Your instructions: Please copy the entries below word for word, omitting the pictures from your answer.

====== Records for this exercise

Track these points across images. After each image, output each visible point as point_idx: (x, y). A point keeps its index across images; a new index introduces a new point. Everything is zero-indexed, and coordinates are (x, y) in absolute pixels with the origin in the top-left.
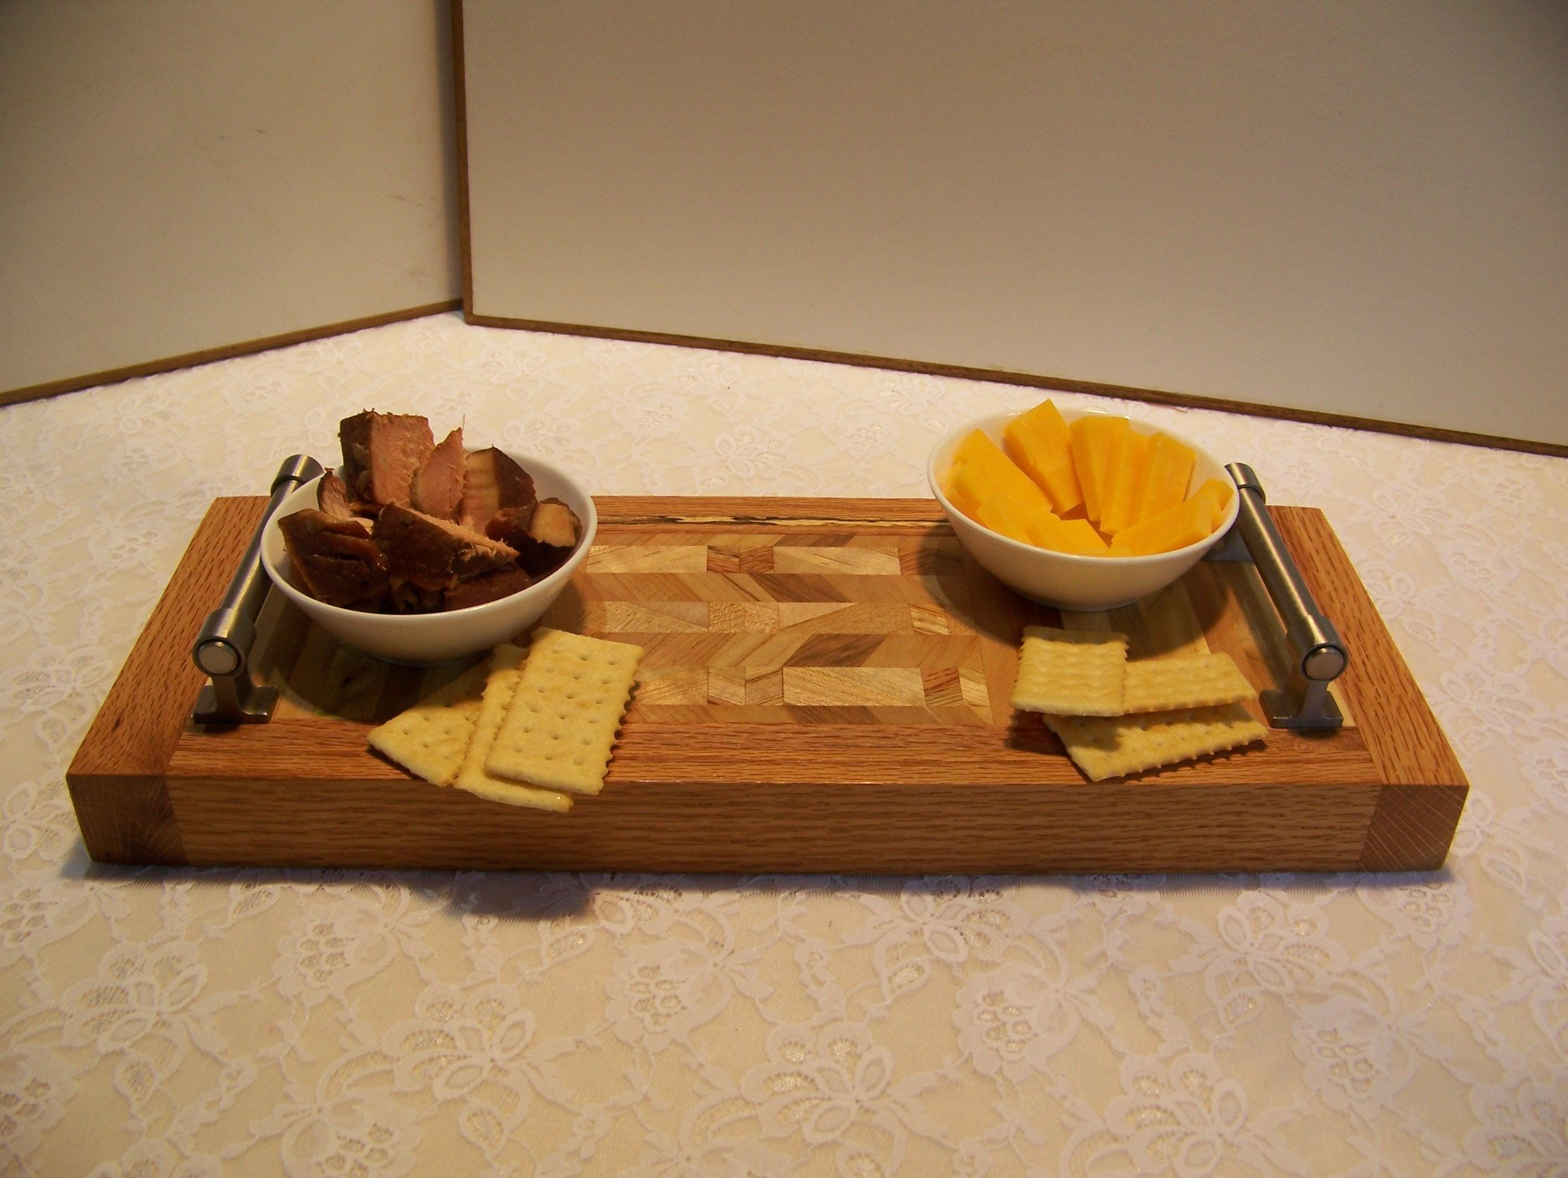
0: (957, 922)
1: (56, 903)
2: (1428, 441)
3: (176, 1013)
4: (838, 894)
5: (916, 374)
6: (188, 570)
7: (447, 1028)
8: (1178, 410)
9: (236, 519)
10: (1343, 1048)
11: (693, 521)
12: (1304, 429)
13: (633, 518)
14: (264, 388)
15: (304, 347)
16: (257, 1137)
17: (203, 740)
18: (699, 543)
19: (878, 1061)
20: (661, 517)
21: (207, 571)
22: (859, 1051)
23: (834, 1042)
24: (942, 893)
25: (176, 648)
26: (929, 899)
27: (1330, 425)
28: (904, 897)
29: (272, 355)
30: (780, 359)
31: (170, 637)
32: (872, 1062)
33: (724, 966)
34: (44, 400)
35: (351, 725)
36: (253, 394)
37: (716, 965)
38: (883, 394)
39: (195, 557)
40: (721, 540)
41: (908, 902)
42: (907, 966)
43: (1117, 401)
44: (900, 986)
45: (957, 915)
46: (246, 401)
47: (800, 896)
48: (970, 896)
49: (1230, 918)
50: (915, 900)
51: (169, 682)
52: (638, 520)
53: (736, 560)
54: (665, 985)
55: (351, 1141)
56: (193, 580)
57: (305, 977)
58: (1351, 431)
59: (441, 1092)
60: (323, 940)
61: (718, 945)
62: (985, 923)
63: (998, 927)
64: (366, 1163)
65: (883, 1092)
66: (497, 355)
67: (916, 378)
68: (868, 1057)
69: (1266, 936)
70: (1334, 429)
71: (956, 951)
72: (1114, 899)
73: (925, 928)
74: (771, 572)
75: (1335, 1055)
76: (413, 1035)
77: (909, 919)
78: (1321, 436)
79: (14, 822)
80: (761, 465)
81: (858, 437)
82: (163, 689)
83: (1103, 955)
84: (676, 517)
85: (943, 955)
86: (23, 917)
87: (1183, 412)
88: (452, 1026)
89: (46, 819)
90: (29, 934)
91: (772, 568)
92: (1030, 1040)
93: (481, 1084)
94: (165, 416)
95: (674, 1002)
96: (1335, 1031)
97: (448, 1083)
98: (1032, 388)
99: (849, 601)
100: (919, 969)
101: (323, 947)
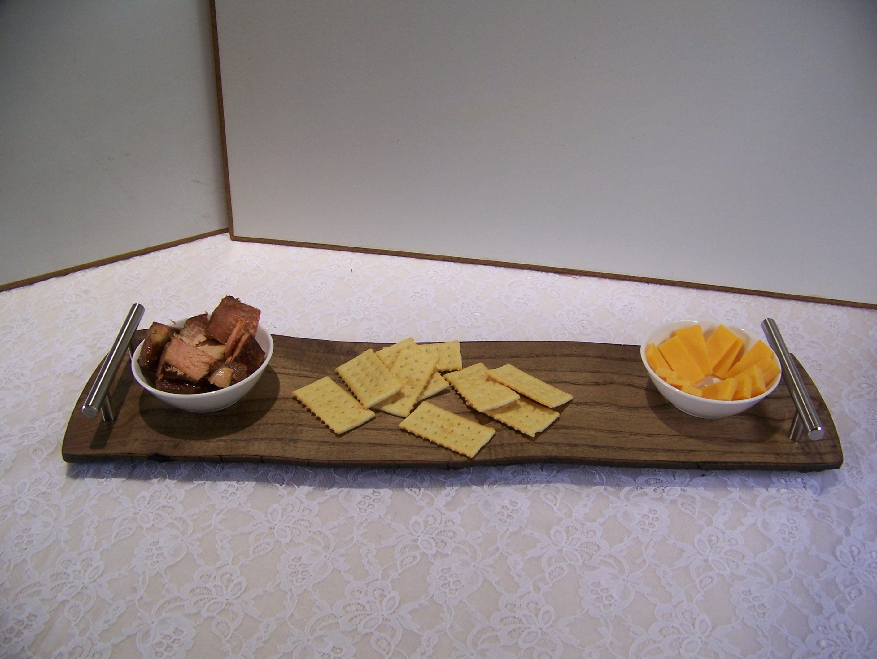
1: (38, 534)
2: (696, 290)
3: (91, 582)
5: (447, 262)
7: (208, 586)
8: (573, 277)
10: (602, 590)
12: (635, 285)
14: (133, 277)
15: (152, 254)
16: (126, 636)
19: (393, 598)
22: (385, 593)
23: (375, 590)
27: (648, 283)
29: (137, 259)
30: (381, 256)
32: (390, 599)
33: (329, 557)
34: (28, 286)
36: (128, 280)
37: (326, 557)
38: (431, 273)
42: (410, 556)
43: (544, 273)
44: (406, 565)
46: (125, 283)
49: (557, 531)
54: (303, 566)
55: (166, 635)
57: (147, 564)
58: (658, 285)
59: (205, 613)
60: (154, 548)
61: (327, 547)
63: (451, 538)
64: (171, 644)
65: (394, 612)
66: (244, 257)
67: (447, 264)
68: (388, 597)
69: (573, 539)
70: (650, 285)
71: (432, 549)
75: (597, 593)
76: (194, 590)
77: (413, 535)
78: (643, 289)
79: (20, 497)
81: (415, 297)
83: (497, 549)
85: (425, 551)
86: (24, 541)
87: (575, 278)
88: (210, 585)
89: (34, 496)
90: (26, 549)
92: (460, 588)
93: (222, 610)
94: (86, 292)
95: (306, 573)
96: (599, 583)
97: (208, 610)
98: (503, 268)
100: (414, 557)
101: (154, 551)
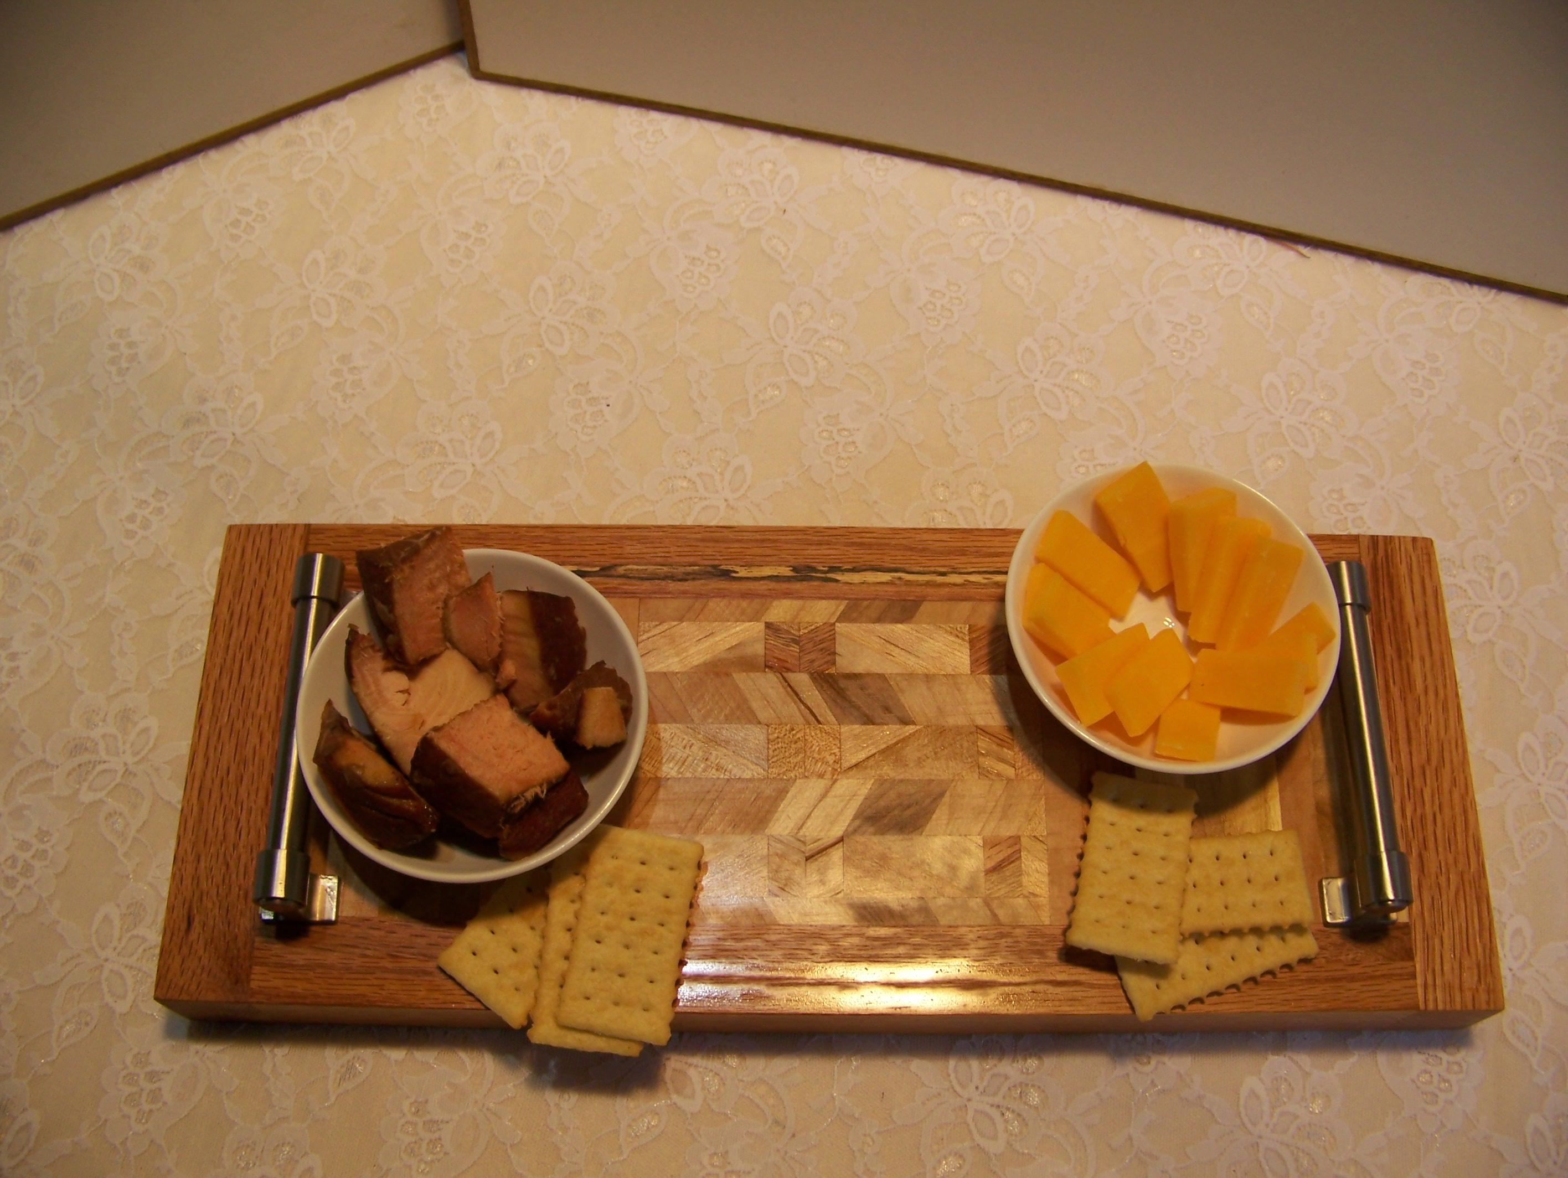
0: (998, 1099)
1: (168, 1072)
4: (891, 1059)
6: (218, 661)
9: (255, 567)
11: (750, 575)
13: (682, 569)
14: (250, 212)
17: (278, 948)
18: (754, 618)
20: (714, 567)
21: (237, 665)
24: (988, 1055)
25: (226, 799)
26: (975, 1064)
28: (952, 1063)
31: (217, 782)
33: (786, 1153)
35: (418, 928)
36: (238, 223)
37: (778, 1151)
39: (221, 639)
40: (781, 611)
41: (955, 1071)
45: (999, 1089)
47: (855, 1062)
48: (1013, 1061)
49: (1251, 1092)
50: (963, 1065)
51: (228, 857)
52: (689, 574)
53: (796, 648)
56: (225, 683)
60: (420, 1121)
61: (780, 1125)
62: (1025, 1103)
69: (1281, 1114)
71: (995, 1138)
72: (1148, 1069)
73: (969, 1105)
74: (832, 671)
77: (955, 1093)
79: (106, 960)
80: (822, 363)
82: (224, 868)
84: (729, 568)
85: (983, 1143)
86: (141, 1091)
91: (834, 663)
99: (914, 723)
100: (961, 1158)
101: (421, 1131)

============

Written solution:
Track these points across images. After each image, output each visible point as point_idx: (x, y). A point keeps its index across images; a new index introduces a new point. Everything is zero-indexed, and coordinates are (x, y) in absolute pixels with the origin in the top-left.
0: (957, 922)
1: (56, 903)
2: (1428, 441)
3: (176, 1013)
4: (838, 894)
5: (916, 374)
6: (188, 570)
7: (447, 1028)
8: (1178, 410)
9: (236, 519)
10: (1343, 1048)
11: (693, 521)
12: (1304, 429)
13: (633, 518)
14: (264, 388)
15: (304, 347)
16: (257, 1137)
17: (203, 740)
18: (699, 543)
19: (878, 1061)
20: (661, 517)
21: (207, 571)
22: (859, 1051)
23: (834, 1042)
24: (942, 893)
25: (176, 648)
26: (929, 899)
27: (1330, 425)
28: (904, 897)
29: (272, 355)
30: (780, 359)
31: (170, 637)
32: (872, 1062)
33: (724, 966)
34: (44, 400)
35: (351, 725)
36: (253, 394)
37: (716, 965)
38: (883, 394)
39: (195, 557)
40: (721, 540)
41: (908, 902)
42: (907, 966)
43: (1117, 401)
44: (900, 986)
45: (957, 915)
46: (246, 401)
47: (800, 896)
48: (970, 896)
49: (1230, 918)
50: (915, 900)
51: (169, 682)
52: (638, 520)
53: (736, 560)
54: (665, 985)
55: (351, 1141)
56: (193, 580)
57: (305, 977)
58: (1351, 431)
59: (441, 1092)
60: (323, 940)
61: (718, 945)
62: (985, 923)
63: (998, 927)
64: (366, 1163)
65: (883, 1092)
66: (497, 355)
67: (916, 378)
68: (868, 1057)
69: (1266, 936)
70: (1334, 429)
71: (956, 951)
72: (1114, 899)
73: (925, 928)
74: (771, 572)
75: (1335, 1055)
76: (413, 1035)
77: (909, 919)
78: (1321, 436)
79: (14, 822)
80: (761, 465)
81: (858, 437)
82: (163, 689)
83: (1103, 955)
84: (676, 517)
85: (943, 955)
86: (23, 917)
87: (1183, 412)
88: (452, 1026)
89: (46, 819)
90: (29, 934)
91: (772, 568)
92: (1030, 1040)
93: (481, 1084)
94: (165, 416)
95: (674, 1002)
96: (1335, 1031)
97: (448, 1083)
98: (1032, 388)
99: (849, 601)
100: (919, 969)
101: (323, 947)
1: (38, 534)
2: (696, 290)
3: (91, 582)
5: (447, 262)
7: (208, 586)
8: (573, 277)
10: (602, 590)
12: (635, 285)
14: (133, 277)
15: (152, 254)
16: (126, 636)
19: (393, 598)
22: (385, 593)
23: (375, 590)
27: (648, 283)
29: (137, 259)
30: (381, 256)
32: (390, 599)
33: (329, 557)
34: (28, 286)
36: (128, 280)
37: (326, 557)
38: (431, 273)
42: (410, 556)
43: (544, 273)
44: (406, 565)
46: (125, 283)
49: (557, 531)
54: (303, 566)
55: (166, 635)
57: (147, 564)
58: (658, 285)
59: (205, 613)
60: (154, 548)
61: (327, 547)
63: (451, 538)
64: (171, 644)
65: (394, 612)
66: (244, 257)
67: (447, 264)
68: (388, 597)
69: (573, 539)
70: (650, 285)
71: (432, 549)
75: (597, 593)
76: (194, 590)
77: (413, 535)
78: (643, 289)
79: (20, 497)
81: (415, 297)
83: (497, 549)
85: (425, 551)
86: (24, 541)
87: (575, 278)
88: (210, 585)
89: (34, 496)
90: (26, 549)
92: (460, 588)
93: (222, 610)
94: (86, 292)
95: (306, 573)
96: (599, 583)
97: (208, 610)
98: (503, 268)
100: (414, 557)
101: (154, 551)
0: (998, 1099)
1: (168, 1072)
4: (891, 1059)
6: (218, 661)
9: (255, 567)
11: (750, 575)
13: (682, 569)
14: (250, 212)
17: (278, 948)
18: (754, 618)
20: (714, 567)
21: (237, 665)
24: (988, 1055)
25: (226, 799)
26: (975, 1064)
28: (952, 1063)
31: (217, 782)
33: (786, 1153)
35: (418, 928)
36: (238, 223)
37: (778, 1151)
39: (221, 639)
40: (781, 611)
41: (955, 1071)
45: (999, 1089)
47: (855, 1062)
48: (1013, 1061)
49: (1251, 1092)
50: (963, 1065)
51: (228, 857)
52: (689, 574)
53: (796, 648)
56: (225, 683)
60: (420, 1121)
61: (780, 1125)
62: (1025, 1103)
69: (1281, 1114)
71: (995, 1138)
72: (1148, 1069)
73: (969, 1105)
74: (832, 671)
77: (955, 1093)
79: (106, 960)
80: (822, 363)
82: (224, 868)
84: (729, 568)
85: (983, 1143)
86: (141, 1091)
91: (834, 663)
99: (914, 723)
100: (961, 1158)
101: (421, 1131)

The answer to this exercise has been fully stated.